On August 7, 2014, the Company announced tender offers for any and all of the 6.25% Senior Notes due 2027, and
up to a maximum amount of the 6.125% Senior Notes due 2039, the 5.75% Senior Notes due 2041 and the 5.75%
Senior Notes due 2017, for up to an aggregate principal amount of $1.5 billion. On August 21, 2014, the Company
increased the aggregate principal amount of the tender offers to $2.0 billion and completed the repurchase for the
maximum amount on September 4, 2014. The Company paid a premium of $490 million in excess of the debt
principal in connection with the tender offers, wrote off $26 million of unamortized deferred financing costs and
incurred $5 million in fees, for a total loss on the early extinguishment of debt of $521 million. The loss was recorded
in income from continuing operations in the condensed consolidated statement of income for the year ended
December 31, 2014.
During the year ended December 31, 2014, the Company repurchased the remaining $41 million of outstanding
Enhanced Capital Advantage Preferred Securities (“ECAPS”) at par. The fees and write-off of deferred issuance
costs associated with the early extinguishment of the ECAPS were immaterial.
On December 2, 2013, the Company issued $750 million of 1.2% unsecured senior notes due December 5, 2016;
$1.25 billion of 2.25% unsecured senior notes due December 5, 2018; $1.25 billion of 4% unsecured senior notes
due December 5, 2023; and $750 million of 5.3% unsecured senior notes due December 5, 2043 (the “2013 Notes”)
for total proceeds of approximately $4.0 billion, net of discounts and underwriting fees. The 2013 Notes pay interest
semi-annually and may be redeemed, in whole at any time, or in part from time to time, at the Company’s option at
a defined redemption price plus accrued and unpaid interest to the redemption date. The net proceeds of the 2013
Notes were used to repay commercial paper outstanding at the time of issuance and to fund the acquisition of
Coram in January 2014. The remainder was used for general corporate purposes.
Our backup credit facilities and unsecured senior notes (see Note 6, “Borrowings and Credit Agreements” to the
consolidated financial statements) contain customary restrictive financial and operating covenants.
These covenants do not include a requirement for the acceleration of our debt maturities in the event of a down-
grade in our credit rating. We do not believe the restrictions contained in these covenants materially affect our
financial or operating flexibility.
As of December 31, 2015 and 2014, we had no outstanding derivative financial instruments.
Debt Ratings
As of December 31, 2015, our long-term debt was rated “Baa1” by Moody’s with a stable outlook and
“BBB+” by Standard & Poor’s with a stable outlook, and our commercial paper program was rated “P-2” by Moody’s
and “A-2” by Standard & Poor’s.
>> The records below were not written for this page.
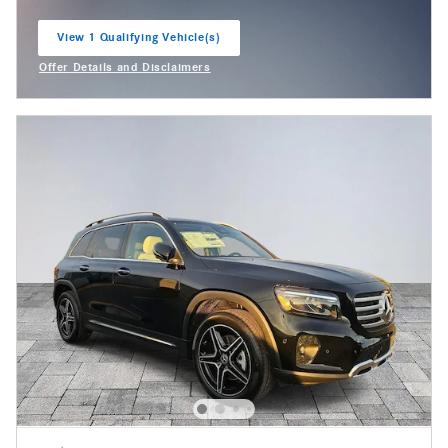
View 1 Qualifying Vehicle(s)
open in same tab
Offer Details and Disclaimers
Open Incentive Modal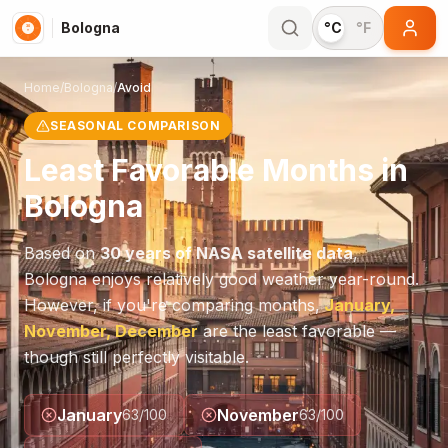
Bologna
°C
°F
Home
/
Bologna
/
Avoid
SEASONAL COMPARISON
Least Favorable Months in
Bologna
Based on
30 years of NASA satellite data
,
Bologna
enjoys relatively good weather year-round.
However, if you're comparing months,
January,
November, December
are the least favorable —
though still perfectly visitable.
January
November
63
/100
63
/100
In assessing our credit strength, we believe that both Moody’s and Standard &
Poor’s considered, among other things, our capital structure and financial policies as well as our consolidated balance
sheet, our historical acquisition activity and other financial information. Although we currently believe our long-term
debt ratings will remain investment grade, we cannot guarantee the future actions of Moody’s and/or Standard &
Poor’s. Our debt ratings have a direct impact on our future borrowing costs, access to capital markets and new
store operating lease costs.
Quarterly Dividend Increase
In December 2015, our Board of Directors authorized a 21% increase in our quarterly
common stock dividend to $0.425 per share effective in 2016. This increase equates to an annual dividend rate of
$1.70 per share. In December 2014, our Board of Directors authorized a 27% increase in our quarterly common
stock dividend to $0.35 per share. This increase equated to an annual dividend rate of $1.40 per share. In December
2013, our Board of directors authorized a 22% increase in our quarterly common stock dividend to $0.275 per
share. This increase equated to an annual dividend rate of $1.10 per share.